Dataset excerpt:
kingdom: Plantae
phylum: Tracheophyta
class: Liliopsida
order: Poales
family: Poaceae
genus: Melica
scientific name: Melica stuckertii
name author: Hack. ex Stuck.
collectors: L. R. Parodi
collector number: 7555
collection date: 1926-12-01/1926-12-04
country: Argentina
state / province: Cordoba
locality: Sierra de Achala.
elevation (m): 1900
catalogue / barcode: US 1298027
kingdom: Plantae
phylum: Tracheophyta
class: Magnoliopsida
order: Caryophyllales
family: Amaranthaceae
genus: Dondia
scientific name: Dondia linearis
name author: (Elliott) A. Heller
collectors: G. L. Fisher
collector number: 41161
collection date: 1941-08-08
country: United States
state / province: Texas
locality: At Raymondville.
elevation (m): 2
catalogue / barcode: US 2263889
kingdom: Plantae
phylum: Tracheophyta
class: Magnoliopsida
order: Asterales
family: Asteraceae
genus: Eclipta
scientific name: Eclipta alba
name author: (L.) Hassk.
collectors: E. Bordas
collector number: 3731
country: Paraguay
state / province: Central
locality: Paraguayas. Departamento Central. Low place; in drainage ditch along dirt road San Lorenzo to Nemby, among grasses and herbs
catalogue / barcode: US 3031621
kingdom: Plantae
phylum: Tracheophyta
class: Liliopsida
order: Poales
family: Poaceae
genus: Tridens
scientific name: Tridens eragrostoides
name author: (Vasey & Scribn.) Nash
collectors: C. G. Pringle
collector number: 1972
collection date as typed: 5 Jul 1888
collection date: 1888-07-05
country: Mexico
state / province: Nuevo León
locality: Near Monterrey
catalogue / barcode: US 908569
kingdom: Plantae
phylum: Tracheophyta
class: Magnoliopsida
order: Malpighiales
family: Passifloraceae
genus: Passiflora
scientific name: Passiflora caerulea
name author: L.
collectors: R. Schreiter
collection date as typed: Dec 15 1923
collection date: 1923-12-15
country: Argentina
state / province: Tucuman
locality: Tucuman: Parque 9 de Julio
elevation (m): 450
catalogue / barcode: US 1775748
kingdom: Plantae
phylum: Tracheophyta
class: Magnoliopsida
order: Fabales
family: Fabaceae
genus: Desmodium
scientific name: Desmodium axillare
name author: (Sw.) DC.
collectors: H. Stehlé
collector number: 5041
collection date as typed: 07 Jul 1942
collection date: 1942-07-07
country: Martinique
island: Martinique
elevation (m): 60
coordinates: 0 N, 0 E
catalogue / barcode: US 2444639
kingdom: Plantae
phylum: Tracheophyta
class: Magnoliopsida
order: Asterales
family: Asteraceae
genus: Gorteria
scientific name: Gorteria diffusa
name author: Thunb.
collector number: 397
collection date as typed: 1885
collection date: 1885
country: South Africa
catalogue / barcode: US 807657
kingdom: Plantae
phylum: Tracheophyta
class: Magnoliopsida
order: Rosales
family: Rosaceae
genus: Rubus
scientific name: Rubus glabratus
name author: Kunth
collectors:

> _TASK TO COMPLETE_: Output the stretch from the start of the entries through the line containing "genus: Passiflora" as a Markdown table with two columns, Row and Line. Give each line its own row number, and leave out any blank lines.

> _TASK OUTPUT_:
| Row | Line |
|---|---|
| 1 | kingdom: Plantae |
| 2 | phylum: Tracheophyta |
| 3 | class: Liliopsida |
| 4 | order: Poales |
| 5 | family: Poaceae |
| 6 | genus: Melica |
| 7 | scientific name: Melica stuckertii |
| 8 | name author: Hack. ex Stuck. |
| 9 | collectors: L. R. Parodi |
| 10 | collector number: 7555 |
| 11 | collection date: 1926-12-01/1926-12-04 |
| 12 | country: Argentina |
| 13 | state / province: Cordoba |
| 14 | locality: Sierra de Achala. |
| 15 | elevation (m): 1900 |
| 16 | catalogue / barcode: US 1298027 |
| 17 | kingdom: Plantae |
| 18 | phylum: Tracheophyta |
| 19 | class: Magnoliopsida |
| 20 | order: Caryophyllales |
| 21 | family: Amaranthaceae |
| 22 | genus: Dondia |
| 23 | scientific name: Dondia linearis |
| 24 | name author: (Elliott) A. Heller |
| 25 | collectors: G. L. Fisher |
| 26 | collector number: 41161 |
| 27 | collection date: 1941-08-08 |
| 28 | country: United States |
| 29 | state / province: Texas |
| 30 | locality: At Raymondville. |
| 31 | elevation (m): 2 |
| 32 | catalogue / barcode: US 2263889 |
| 33 | kingdom: Plantae |
| 34 | phylum: Tracheophyta |
| 35 | class: Magnoliopsida |
| 36 | order: Asterales |
| 37 | family: Asteraceae |
| 38 | genus: Eclipta |
| 39 | scientific name: Eclipta alba |
| 40 | name author: (L.) Hassk. |
| 41 | collectors: E. Bordas |
| 42 | collector number: 3731 |
| 43 | country: Paraguay |
| 44 | state / province: Central |
| 45 | locality: Paraguayas. Departamento Central. Low place; in drainage ditch along dirt road San Lorenzo to Nemby, among grasses and herbs |
| 46 | catalogue / barcode: US 3031621 |
| 47 | kingdom: Plantae |
| 48 | phylum: Tracheophyta |
| 49 | class: Liliopsida |
| 50 | order: Poales |
| 51 | family: Poaceae |
| 52 | genus: Tridens |
| 53 | scientific name: Tridens eragrostoides |
| 54 | name author: (Vasey & Scribn.) Nash |
| 55 | collectors: C. G. Pringle |
| 56 | collector number: 1972 |
| 57 | collection date as typed: 5 Jul 1888 |
| 58 | collection date: 1888-07-05 |
| 59 | country: Mexico |
| 60 | state / province: Nuevo León |
| 61 | locality: Near Monterrey |
| 62 | catalogue / barcode: US 908569 |
| 63 | kingdom: Plantae |
| 64 | phylum: Tracheophyta |
| 65 | class: Magnoliopsida |
| 66 | order: Malpighiales |
| 67 | family: Passifloraceae |
| 68 | genus: Passiflora |